Cat Deeley was originally scheduled to present the show, but had to pull out at the last minute due to scheduling difficulties with her American shows. Simon Cowell was also supposed to be a judge on the show but could not as it was shown at the same time as American Idol where he was contracted to appear as a judge. He was still an executive producer.

Unlike the NBC series, the ITV programme was not based (at least directly) on the How Do You Solve a Problem Like Maria? format, which is owned by the BBC.

==Format==
After the traditional auditions, the final sixteen were paired up.

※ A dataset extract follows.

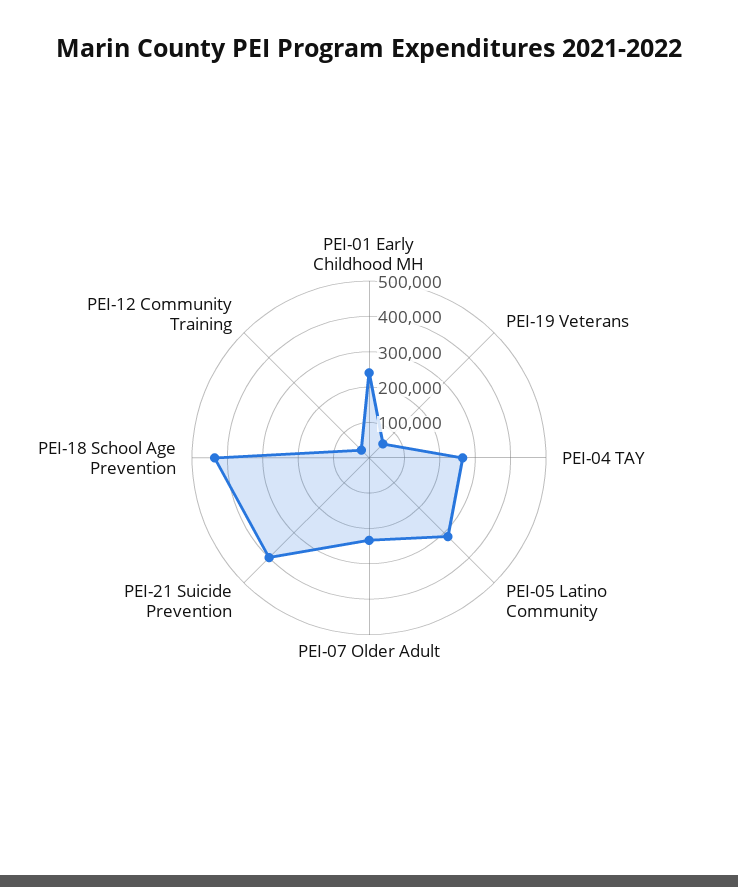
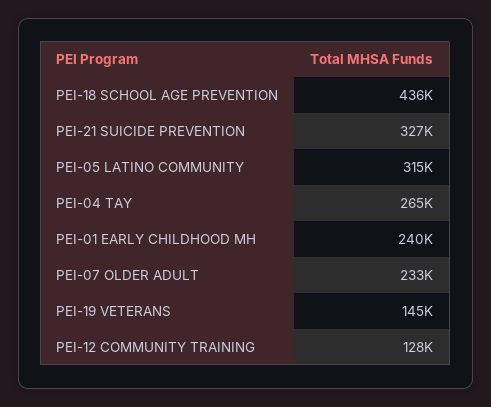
PEI-19 Veterans: 50000 -> 145000
PEI-21 Suicide Prevention: 400000 -> 327000
PEI-12 Community Training: 25000 -> 128000

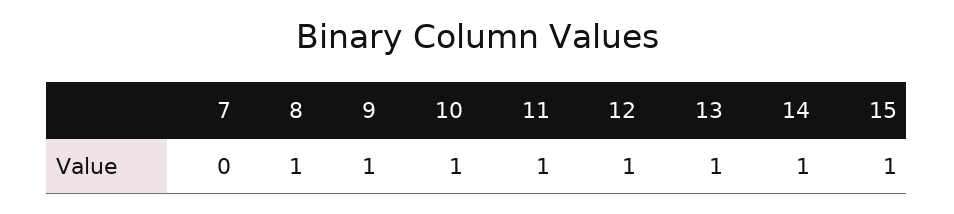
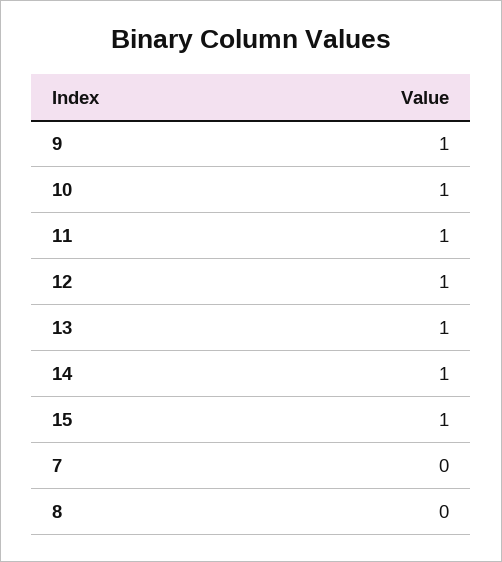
8: 1 -> 0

From show four onwards each couple had to sing a duet, based on a theme. The two couples who gained the fewest votes, each week, had to sing again, this time a 'Grease' classic. The judges then eliminated one of those two couples.

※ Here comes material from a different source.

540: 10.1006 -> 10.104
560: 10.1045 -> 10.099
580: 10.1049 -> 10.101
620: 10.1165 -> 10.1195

After three couples had been eliminated, the judges changed the couples, eliminating again one of the two lowest vote getting couples.

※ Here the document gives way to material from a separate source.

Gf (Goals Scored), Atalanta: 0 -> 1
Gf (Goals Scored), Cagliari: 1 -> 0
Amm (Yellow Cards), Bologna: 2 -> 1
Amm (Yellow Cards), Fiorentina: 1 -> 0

The following two weeks, were the Danny and Sandy semi-finals, respectively, with the singers competing as soloists, with the judges eliminating the first and the viewers the second victim of the nights. The final consisted with the final two Dannys and Sandys, with the public voting which two should win the roles.

==Original couples==

- Tom & Kate
- Richard & Joanna
- Wayne & Hayley
- Bradley & Michelle
- Danny R & Lauren
- Danny B & Susan McFadden
- Anthony & Allison
- Michael & Vicky

==Finalists==

| Couple/Act | Date of Elimination/Winning | Decided by |
|---|---|---|
| Susan McFadden (24) | WINNER | Viewers |
| Danny Bayne (19) | WINNER | Viewers |
| Anthony Kavanagh (a.k.a. Kavana) (29) | 9 June | Viewers |
| Michelle Antrobus (24) | 9 June | Viewers |
| Vicky Hoyles (22) | 2 June | Viewers |
| Alison Crawford (25) | 2 June | Judges |
| Michael Quinn (24) | 26 May | Viewers |
| Danny Rhodes (22) | 26 May | Judges |
| Bradley Clarkson (25) & Lauren McConnell (16) | 19 May | Viewers |
| Wayne Smith (26) & Hayley Clarke (18) | 12 May | Viewers |
| Richard Morgan (20) & Joanna Power (22) | 5 May | Viewers |
| Tom Bradley (19) & Kate Somerset-How (23) | 28 April | Viewers |

==Reception==
===Ratings===

| Episode | UK Air Date | Timeslot | Viewers (millions) | Weekly Rank |
|---|---|---|---|---|
| 1 | 7 April 2007 | 18:05 | 4.13 | 20 |
| 2 | 14 April 2007 | 18:40 | 4.47 | 20 |
| 3 | 21 April 2007 | 19:30 | 4.48 | 19 |
| 4 | 28 April 2007 | 19:30 | 3.87 | 21 |
| 5 | 5 May 2007 | 19:45 | 4.15 | 20 |
| 6 | 12 May 2007 | 19:50 | 4.66 | 21 |
| 7 | 19 May 2007 | 20:00 | 4.50 | 20 |
| 8 | 26 May 2007 | 19:55 | 3.96 | 19 |
| 9 | 2 June 2007 | 19:55 | 4.16 | 20 |
| 10 | 9 June 2007 | 19:55 | 4.31 | 15 |

===Controversy===
David Ian gathered the finalists at the Piccadilly Theatre in London's West End to tell them that the judges "hadn't got it right with the pairs."

On the fourth live show, David Ian announced live on the programme that from week five, the finalists would no longer be partnered up. The Danny hopefuls would compete against each other, live on week five's show, and the Sandy's on week six of the show. Each of the Danny and Sandy specials eliminated 2 of the 4 hopefuls thus leaving only 4 finalists for the final vote on 9 June.

==Dutch version==
A similar format has been used as well in The Netherlands in 2022, with the show Op zoek naar Danny & Sandy (Looking for Danny & Sandy) taking 2 unknown singers and placing the winners in the 2 lead roles for the 2023 performance of Grease in The Netherlands. On 3 February 2023, Tristan van der Lingen and Danique Graanoogst were announced the winners of the show.